## SELECTED EXTRACT

Tax inversions allow U.S. companies, which face one of the highest tax rates in the world – a federal tax rate of 35 percent, and an overall rate that can be close to 40 percent including state and local taxes – to move to a lower-tax country by buying or creating a new holding company. Pfizer’s tax rate last year was 27%, AstraZeneca’s was 21%. Further, the UK provides tax credits for research and development, and it has proposed taxing income generated from patents at an even lower 10%.By creating a new holding company in the United Kingdom, the new company would enjoy the lower tax rates and get to use their off-shore funds wisely. More than 70% than 70% of Pfizer’s $49 billion in cash is held abroad.
Another benefit of changing the tax laws to encourage companies’ to stay domiciled in the US is that they would make the keeping companies more competitive. Every percentage point in tax reduction could add $200 million to Pfizer’s net income, according to a Barclay estimate.
Unfortunately, no-one expected anything significant to come from Congress until after the mid-term election, as gridlock reigns and finger-pointing for political advantage is the goal. Yet, both political parties could help address their favorite cause by addressing this issue now. And, while they do nothing the rest of the world realizes how they can benefit from this tax inversion system; for instance, the tax rate in the United Kingdom will drop another 1% next year!
What do you think? If you agree, maybe this is an issue that we can get the Democrats and Republicans to work on together before too many other companies decide to follow the lead of these companies.

## EXTRACTED ENTRIES
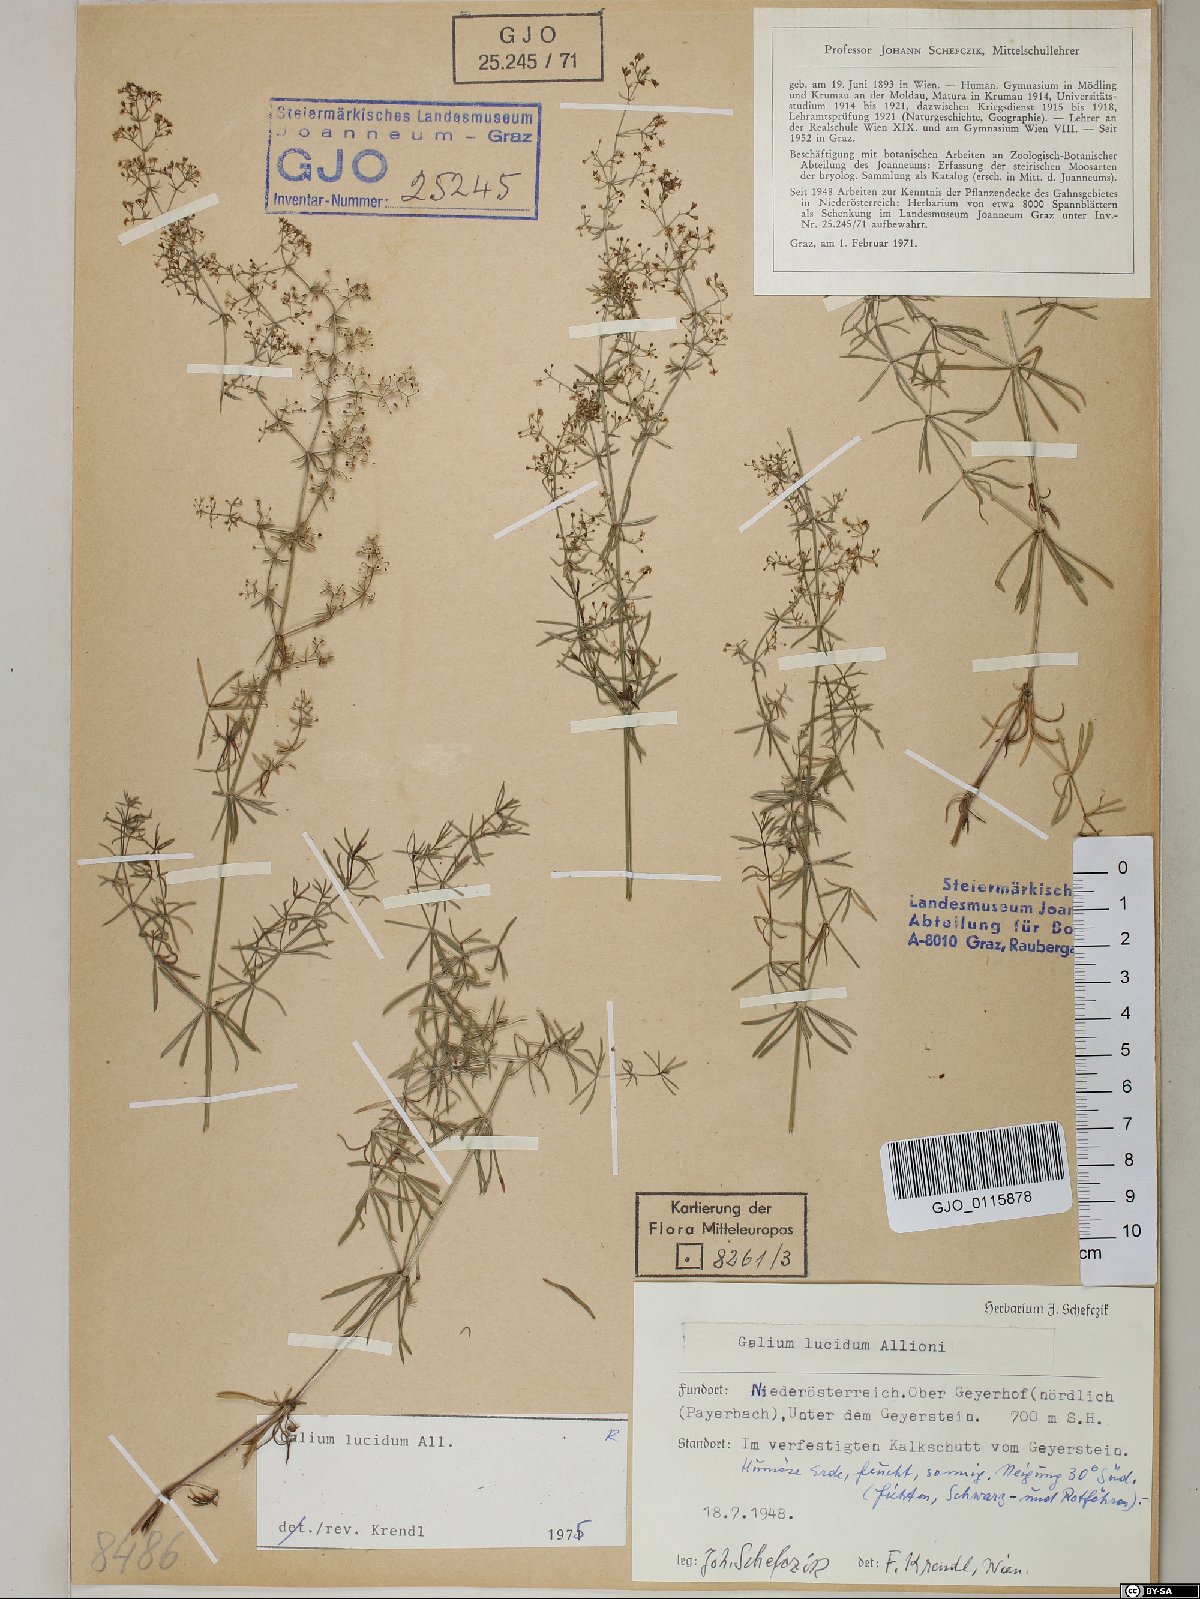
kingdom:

---

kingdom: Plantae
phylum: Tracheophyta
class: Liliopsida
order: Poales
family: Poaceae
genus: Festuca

## WHAT YOU NEED TO DO
Reproduce the stretch of the tax inversion piece from "Another benefit of" through "1% next year!", word for word.

## WRITTEN SOLUTION
Another benefit of changing the tax laws to encourage companies’ to stay domiciled in the US is that they would make the keeping companies more competitive. Every percentage point in tax reduction could add $200 million to Pfizer’s net income, according to a Barclay estimate.
Unfortunately, no-one expected anything significant to come from Congress until after the mid-term election, as gridlock reigns and finger-pointing for political advantage is the goal. Yet, both political parties could help address their favorite cause by addressing this issue now. And, while they do nothing the rest of the world realizes how they can benefit from this tax inversion system; for instance, the tax rate in the United Kingdom will drop another 1% next year!